The
Last Man Who Knew Everything: Thomas Young, the Anonymous Polymath Who Proved
Newton Wrong, Explained How We See, Cured the Sick, and Deciphered the Rosetta
Stone, Among Other Feats of Genius – Andrew Robinson (2006)
A Polymath is a person who through
experience, study, and thought becomes highly educated in a wide and seemingly
disparate variety of subjects. The
common term “Renaissance Man” implies polymathy, such as in the case of
Leonardo DaVinci, who became a master painter, engineer, sculptor, and draughtsman,
as well as being a very competent mathematician, botanist, anatomist,
geologist, and astronomer, among countless other subjects. His personal notebooks, held mainly by the
Vatican in Rome, contain the basic fruits of a deeply fertile mind, one that
was curious, flexible, and obsessive when it came to gathering
knowledge. The British physician, physicist,
mathematician, linguist, and Egyptologist Thomas Young is another such genius. He is not as famous as DaVinci, but that may
be due to the fact that much of DaVinci’s well-known work is in the form of
art, capable of being seen and understood by the whole of humanity. Thomas Young’s work was more esoteric than
DaVinci’s, and more critical to the future development of the various sciences affected
by his genius.
This book is an awesome exploration
of Thomas Young’s life, and of the way he went about his intellectual
explorations. It describes the manner by
which he became a physician, and first explaining the method by which our eye
adjusts the light entering it to project a focused image on our retina,
something no one had been able to understand before. It talks about how Thomas Young’s
explorations into light and it’s properties helped explain what we now call “polarization”
and finally proved conclusively that light/energy behaved as wave function,
something which corrected a misconception by Isaac Newton. Thomas Young learned to read and write in
many ancient languages, and it was because of this interest that he was able to
definitely prove that the hieroglyphic writing of the Egyptians was not just
symbolic, but also sometimes phonetic, reaching a climax when he was first able
to translate the writing on the Rosetta Stone, something that had stumped
scientists and linguists since the stone was brought back to Europe by Napoleon
several decades earlier.

> _Given information_
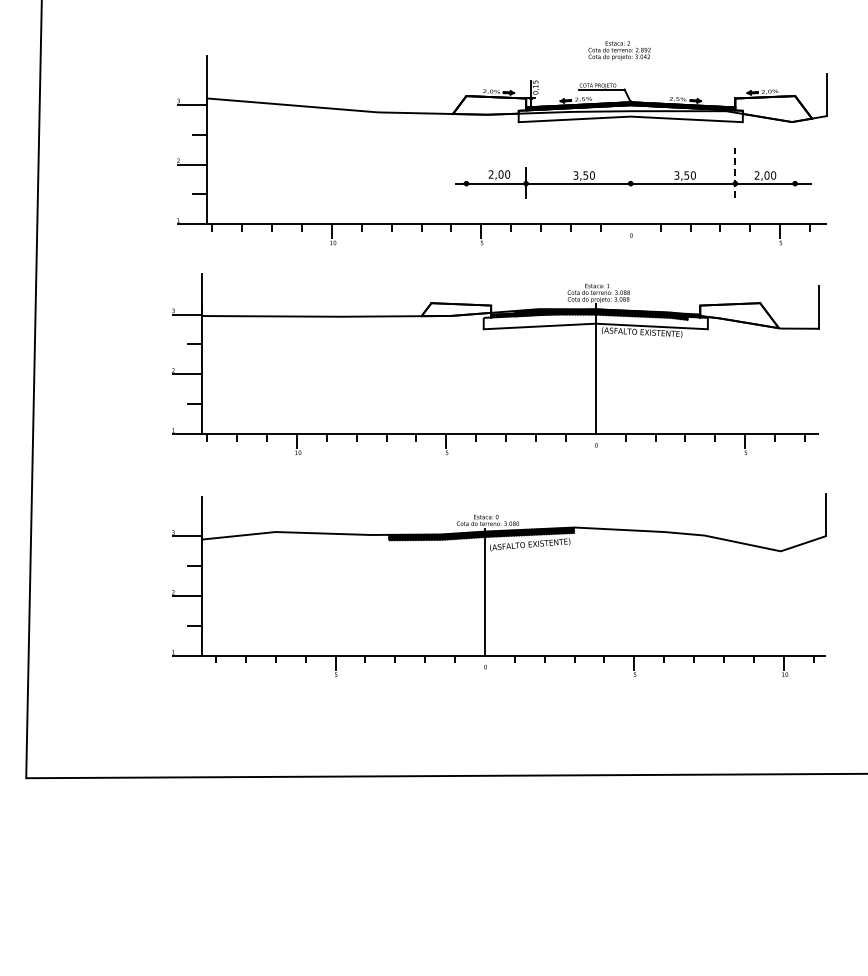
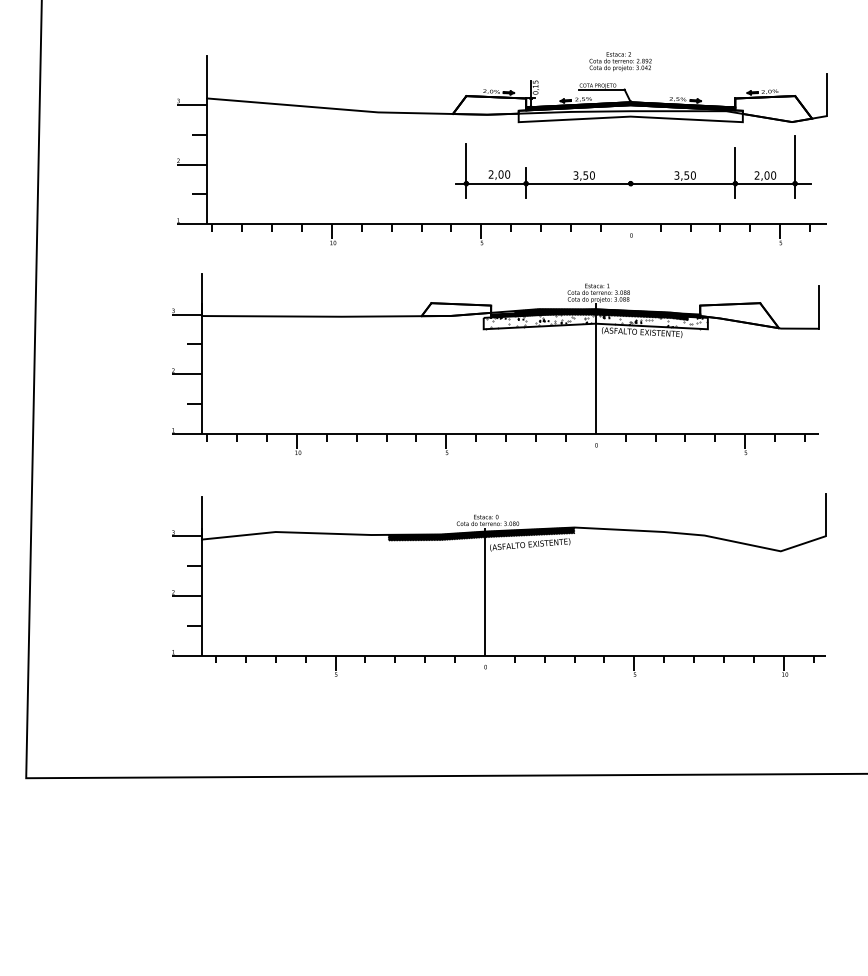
text at (619, 50) position: (619, 50) -> (620, 61)
line at (795, 167): none -> present
line at (466, 171): none -> present
line at (735, 172): dashed -> solid
hatch at (596, 320): none -> present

> _Your instructions_
Resume the review of the Thomas Young biography, continuing past its final sentence.

> _Exercise response_
When the Encyclopedia Britannica was first being put together, Thomas Young was
asked to write some articles for it. He
penned over 66 different, highly researched and informative articles on
subjects as varied as “Egypt”, “Bridges”, “Chromatics”, “Carpentry”, “Tides”, “Languages”,
“Herculaneum”, and “Weights & Measures”, many of which are still standard
texts studied by University students. These were major surveys of the then-current
state of knowledge in these fields, and in many of these articles Thomas Young actually
contributed his own original ideas and work.
He wrote over 40 biographies for the encyclopedia, on men of science
mainly. As the author states, “Very few
specialists nowadays would dare to attempt more than one, or at the most two,
such major surveys for the Encyclopedia
Britannica, even with the help of a co-author.” Thomas Young did the research, and wrote the
articles, all; while doing his other scientific explorations and lecturing at a
University. For the biographies of the
scientists he would actually read (or re-read) all of their published work, so
as to better aggregate the information for the encyclopedia. This is a man who truly loved to learn, and
whose mind could not only absorb the widest range of knowledge, but could
re-arrange it and see new worlds and ideas to explore in that knowledge.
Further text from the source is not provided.